A research paper analysing public awareness of antimicrobial resistance has been named as one of the top 20 most downloaded papers in the prestigious British Journal of Health Psychology.
The research, led by Glasgow Caledonian University (GCU) senior lecturer in psychology Dr Jo McParland, is entitled ‘What are the ‘active ingredients’ of interventions targeting the public’s engagement with antimicrobial resistance (AMR) and how might they work?’.
It was produced by academics including members of the GCU Safeguarding Health through Infection Prevention (SHIP) team and was among the most read papers between 2017 and 2018.

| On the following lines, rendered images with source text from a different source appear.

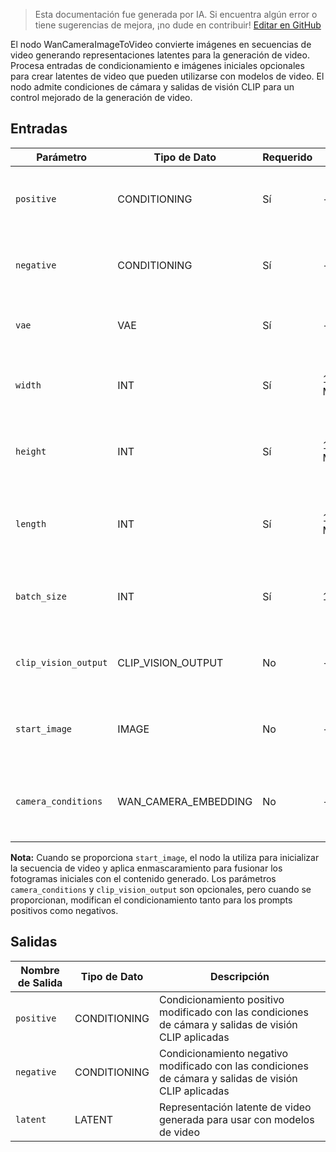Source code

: > Esta documentación fue generada por IA. Si encuentra algún error o tiene sugerencias de mejora, ¡no dude en contribuir! [Editar en GitHub](https://github.com/Comfy-Org/embedded-docs/blob/main/comfyui_embedded_docs/docs/WanCameraImageToVideo/es.md)

El nodo WanCameraImageToVideo convierte imágenes en secuencias de video generando representaciones latentes para la generación de video. Procesa entradas de condicionamiento e imágenes iniciales opcionales para crear latentes de video que pueden utilizarse con modelos de video. El nodo admite condiciones de cámara y salidas de visión CLIP para un control mejorado de la generación de video.

## Entradas

| Parámetro | Tipo de Dato | Requerido | Rango | Descripción |
|-----------|-----------|----------|-------|-------------|
| `positive` | CONDITIONING | Sí | - | Prompts de condicionamiento positivo para la generación de video |
| `negative` | CONDITIONING | Sí | - | Prompts de condicionamiento negativo a evitar en la generación de video |
| `vae` | VAE | Sí | - | Modelo VAE para codificar imágenes al espacio latente |
| `width` | INT | Sí | 16 a MAX_RESOLUTION | Ancho del video de salida en píxeles (valor por defecto: 832, paso: 16) |
| `height` | INT | Sí | 16 a MAX_RESOLUTION | Alto del video de salida en píxeles (valor por defecto: 480, paso: 16) |
| `length` | INT | Sí | 1 a MAX_RESOLUTION | Número de fotogramas en la secuencia de video (valor por defecto: 81, paso: 4) |
| `batch_size` | INT | Sí | 1 a 4096 | Número de videos a generar simultáneamente (valor por defecto: 1) |
| `clip_vision_output` | CLIP_VISION_OUTPUT | No | - | Salida de visión CLIP opcional para condicionamiento adicional |
| `start_image` | IMAGE | No | - | Imagen inicial opcional para inicializar la secuencia de video |
| `camera_conditions` | WAN_CAMERA_EMBEDDING | No | - | Condiciones de embedding de cámara opcionales para la generación de video |

**Nota:** Cuando se proporciona `start_image`, el nodo la utiliza para inicializar la secuencia de video y aplica enmascaramiento para fusionar los fotogramas iniciales con el contenido generado. Los parámetros `camera_conditions` y `clip_vision_output` son opcionales, pero cuando se proporcionan, modifican el condicionamiento tanto para los prompts positivos como negativos.

## Salidas

| Nombre de Salida | Tipo de Dato | Descripción |
|-------------|-----------|-------------|
| `positive` | CONDITIONING | Condicionamiento positivo modificado con las condiciones de cámara y salidas de visión CLIP aplicadas |
| `negative` | CONDITIONING | Condicionamiento negativo modificado con las condiciones de cámara y salidas de visión CLIP aplicadas |
| `latent` | LATENT | Representación latente de video generada para usar con modelos de video |
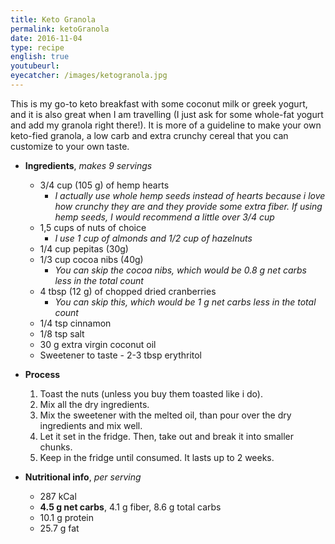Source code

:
 ```yaml
---
title: Keto Granola
permalink: ketoGranola
date: 2016-11-04
type: recipe
english: true
youtubeurl: 
eyecatcher: /images/ketogranola.jpg
---
```


This is my go-to keto breakfast with some coconut milk or greek yogurt, and it is also great when I am travelling (I just ask for some whole-fat yogurt and add my granola right there!). It is more of a guideline to make your own keto-fied granola, a low carb and extra crunchy cereal that you can customize to your own taste. 


* **Ingredients**, _makes 9 servings_
  - 3/4 cup (105 g) of hemp hearts
    - _I actually use whole hemp seeds instead of hearts because i love how crunchy they are and they provide some extra fiber. If using hemp seeds, I would recommend a little over 3/4 cup_
  - 1,5 cups of nuts of choice
    - _I use 1 cup of almonds and 1/2 cup of hazelnuts_
  - 1/4 cup pepitas (30g)
  - 1/3 cup cocoa nibs (40g)
    - _You can skip the cocoa nibs, which would be 0.8 g net carbs less in the total count_
  - 4 tbsp (12 g) of chopped dried cranberries
    - _You can skip this, which would be 1 g net carbs less in the total count_
  - 1/4 tsp cinnamon
  - 1/8 tsp salt
  - 30 g extra virgin coconut oil
  - Sweetener to taste - 2-3 tbsp erythritol


* **Process**
  1. Toast the nuts (unless you buy them toasted like i do).
  2. Mix all the dry ingredients. 
  3. Mix the sweetener with the melted oil, than pour over the dry ingredients and mix well. 
  4. Let it set in the fridge. Then, take out and break it into smaller chunks. 
  5. Keep in the fridge until consumed. It lasts up to 2 weeks.


* **Nutritional info**, _per serving_
  * 287 kCal
  * **4.5 g net carbs**, 4.1 g fiber, 8.6 g total carbs
  * 10.1 g protein
  * 25.7 g fat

Changing public awareness of antimicrobial resistance (AMR) is a global public health priority and a systematic review of interventions that targeted public AMR awareness and associated behaviour was previously conducted. The focus of this paper was to identify the active content of these interventions to examine how they work to change public attitudes and behaviour.
Lead author Dr McParland said: “I am delighted our paper has achieved this impact in the field of health psychology.
“We have used a novel approach to look at the content of these interventions, through looking for the presence of theory and techniques for changing knowledge and behaviour that might be present within the interventions to help explain how they work. The aim of the interventions was to increase public knowledge about AMR. Our analysis of the content of the interventions found this was commonly achieved through providing information about the health consequences of the misuse of antibiotics and providing information about how to take antibiotics appropriately.
We provide important signposts for future work to develop and report effective interventions in the field of AMR and other areas of health research that often fail to report the mechanisms of action within interventions”.